**About this exercise**
Find every line in the records below that contains the word "Libre", and copy each such line.

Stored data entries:
________

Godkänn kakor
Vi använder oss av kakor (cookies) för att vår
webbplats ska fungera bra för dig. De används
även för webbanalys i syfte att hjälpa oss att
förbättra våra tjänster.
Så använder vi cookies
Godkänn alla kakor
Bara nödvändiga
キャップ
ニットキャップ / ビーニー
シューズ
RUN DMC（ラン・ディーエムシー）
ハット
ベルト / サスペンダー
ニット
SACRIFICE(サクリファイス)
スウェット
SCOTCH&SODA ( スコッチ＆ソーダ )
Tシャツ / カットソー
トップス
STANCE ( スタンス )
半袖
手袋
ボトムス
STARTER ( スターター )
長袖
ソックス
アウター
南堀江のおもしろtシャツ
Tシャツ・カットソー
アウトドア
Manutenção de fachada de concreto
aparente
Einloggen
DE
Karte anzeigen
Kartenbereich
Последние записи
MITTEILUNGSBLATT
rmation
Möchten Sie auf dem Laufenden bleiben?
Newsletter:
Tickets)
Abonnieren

________

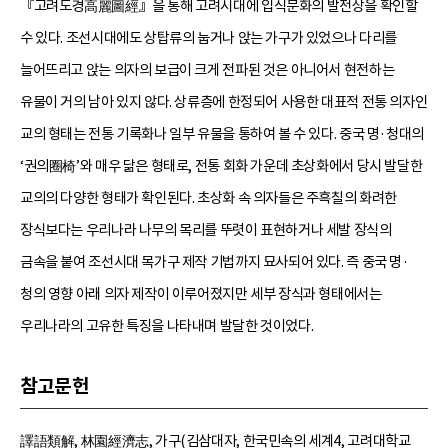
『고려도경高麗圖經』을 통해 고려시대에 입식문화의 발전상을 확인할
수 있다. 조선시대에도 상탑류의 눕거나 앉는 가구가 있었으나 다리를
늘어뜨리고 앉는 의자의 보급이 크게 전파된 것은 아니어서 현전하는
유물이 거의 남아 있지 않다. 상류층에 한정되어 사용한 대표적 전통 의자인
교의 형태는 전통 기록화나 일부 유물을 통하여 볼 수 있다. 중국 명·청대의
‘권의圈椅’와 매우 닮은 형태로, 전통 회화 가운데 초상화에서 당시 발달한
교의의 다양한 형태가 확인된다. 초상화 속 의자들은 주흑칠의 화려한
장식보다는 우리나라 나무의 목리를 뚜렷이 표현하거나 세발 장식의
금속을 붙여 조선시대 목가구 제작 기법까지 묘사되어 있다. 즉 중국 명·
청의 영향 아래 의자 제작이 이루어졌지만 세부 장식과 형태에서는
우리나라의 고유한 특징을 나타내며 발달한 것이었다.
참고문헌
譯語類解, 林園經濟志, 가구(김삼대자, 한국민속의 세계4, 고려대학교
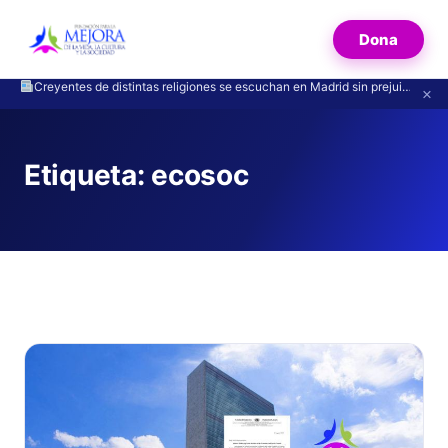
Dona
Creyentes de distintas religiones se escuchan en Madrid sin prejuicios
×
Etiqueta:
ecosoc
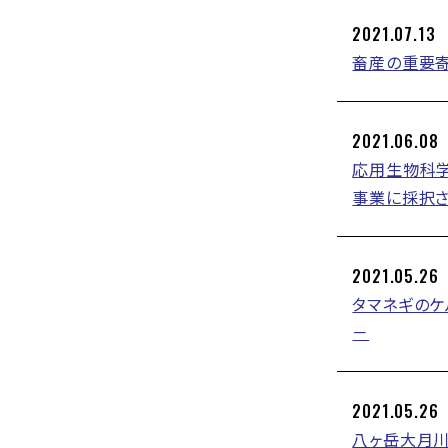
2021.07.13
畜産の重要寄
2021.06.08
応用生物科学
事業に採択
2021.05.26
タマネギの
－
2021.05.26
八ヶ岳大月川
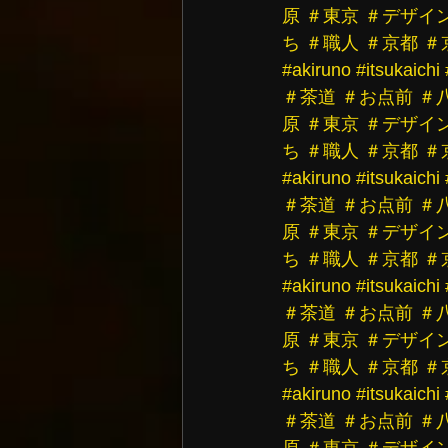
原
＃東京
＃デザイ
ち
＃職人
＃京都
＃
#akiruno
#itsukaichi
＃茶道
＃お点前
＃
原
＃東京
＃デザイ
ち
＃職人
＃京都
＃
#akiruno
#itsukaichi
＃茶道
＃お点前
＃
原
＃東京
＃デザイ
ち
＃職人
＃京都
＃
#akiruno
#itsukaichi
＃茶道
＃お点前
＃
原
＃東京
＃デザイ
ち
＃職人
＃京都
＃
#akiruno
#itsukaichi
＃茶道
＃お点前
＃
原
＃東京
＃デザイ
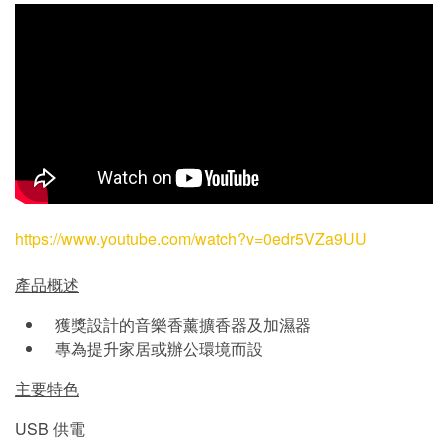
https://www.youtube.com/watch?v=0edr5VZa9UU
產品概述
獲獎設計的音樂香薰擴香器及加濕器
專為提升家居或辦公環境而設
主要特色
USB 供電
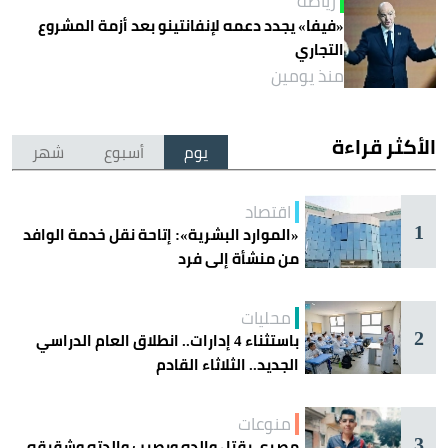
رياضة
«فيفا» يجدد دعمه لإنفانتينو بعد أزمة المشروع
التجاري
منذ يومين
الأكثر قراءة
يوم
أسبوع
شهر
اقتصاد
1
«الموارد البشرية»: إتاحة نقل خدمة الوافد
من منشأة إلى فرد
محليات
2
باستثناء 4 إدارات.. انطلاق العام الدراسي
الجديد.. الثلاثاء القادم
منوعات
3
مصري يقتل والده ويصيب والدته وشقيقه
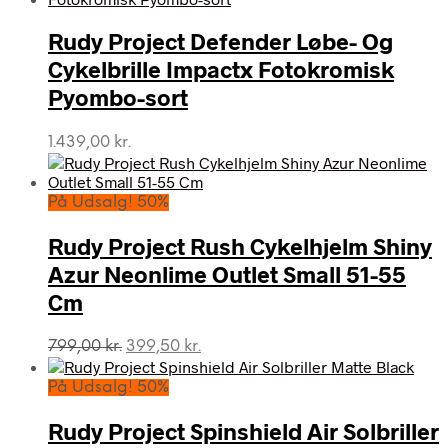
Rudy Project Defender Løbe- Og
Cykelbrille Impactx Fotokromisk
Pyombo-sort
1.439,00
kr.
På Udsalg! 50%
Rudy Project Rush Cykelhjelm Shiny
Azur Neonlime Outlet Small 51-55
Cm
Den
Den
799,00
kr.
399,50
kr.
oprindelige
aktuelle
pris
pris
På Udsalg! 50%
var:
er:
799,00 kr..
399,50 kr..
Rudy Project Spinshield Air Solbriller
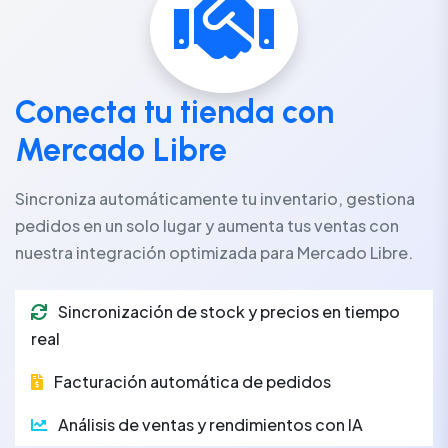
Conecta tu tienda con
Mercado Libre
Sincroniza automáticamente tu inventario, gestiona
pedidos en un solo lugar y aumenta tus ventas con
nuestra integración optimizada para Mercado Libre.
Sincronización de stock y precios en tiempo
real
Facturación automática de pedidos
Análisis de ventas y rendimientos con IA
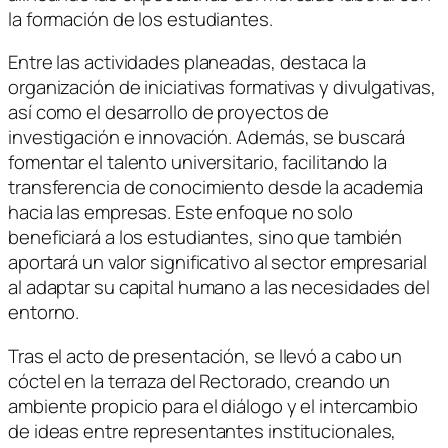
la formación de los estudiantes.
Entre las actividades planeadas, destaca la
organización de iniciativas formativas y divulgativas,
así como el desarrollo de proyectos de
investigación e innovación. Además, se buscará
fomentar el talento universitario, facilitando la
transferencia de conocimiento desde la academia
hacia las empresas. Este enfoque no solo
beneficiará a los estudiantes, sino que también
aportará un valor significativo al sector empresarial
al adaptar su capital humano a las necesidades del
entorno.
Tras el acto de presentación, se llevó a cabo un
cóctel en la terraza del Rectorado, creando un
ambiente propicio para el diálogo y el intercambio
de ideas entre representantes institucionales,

________

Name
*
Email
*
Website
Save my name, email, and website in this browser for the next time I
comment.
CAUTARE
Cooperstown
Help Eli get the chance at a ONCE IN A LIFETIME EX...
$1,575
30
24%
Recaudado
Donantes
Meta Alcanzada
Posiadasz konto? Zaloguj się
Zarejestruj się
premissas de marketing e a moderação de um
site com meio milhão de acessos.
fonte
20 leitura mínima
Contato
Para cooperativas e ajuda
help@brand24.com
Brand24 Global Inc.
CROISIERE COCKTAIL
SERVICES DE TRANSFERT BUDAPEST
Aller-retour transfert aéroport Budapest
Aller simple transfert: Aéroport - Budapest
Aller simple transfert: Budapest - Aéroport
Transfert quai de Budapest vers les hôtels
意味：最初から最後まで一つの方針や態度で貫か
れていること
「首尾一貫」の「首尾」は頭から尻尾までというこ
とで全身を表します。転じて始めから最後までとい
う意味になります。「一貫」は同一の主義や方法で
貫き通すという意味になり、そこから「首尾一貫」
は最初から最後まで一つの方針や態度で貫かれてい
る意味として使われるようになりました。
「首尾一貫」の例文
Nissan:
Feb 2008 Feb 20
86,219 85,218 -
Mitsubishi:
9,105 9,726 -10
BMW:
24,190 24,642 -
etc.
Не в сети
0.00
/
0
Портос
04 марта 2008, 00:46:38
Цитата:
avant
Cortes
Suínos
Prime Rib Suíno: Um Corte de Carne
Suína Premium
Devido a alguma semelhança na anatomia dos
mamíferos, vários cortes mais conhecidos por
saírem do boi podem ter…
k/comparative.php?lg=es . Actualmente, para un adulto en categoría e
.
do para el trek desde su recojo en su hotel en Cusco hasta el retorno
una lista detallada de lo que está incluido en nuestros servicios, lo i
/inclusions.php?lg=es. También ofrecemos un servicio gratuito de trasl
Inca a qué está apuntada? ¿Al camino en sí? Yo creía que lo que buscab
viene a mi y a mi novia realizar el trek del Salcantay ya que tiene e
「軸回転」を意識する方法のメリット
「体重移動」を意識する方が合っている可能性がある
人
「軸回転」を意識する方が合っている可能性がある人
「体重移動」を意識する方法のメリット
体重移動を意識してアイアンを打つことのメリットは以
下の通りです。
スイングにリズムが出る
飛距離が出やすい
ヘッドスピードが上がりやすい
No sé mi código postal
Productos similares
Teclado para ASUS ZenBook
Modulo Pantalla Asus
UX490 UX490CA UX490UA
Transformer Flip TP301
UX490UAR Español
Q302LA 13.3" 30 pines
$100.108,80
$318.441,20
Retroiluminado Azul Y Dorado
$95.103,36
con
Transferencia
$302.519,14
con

________

**Response**
Mercado Libre
nuestra integración optimizada para Mercado Libre.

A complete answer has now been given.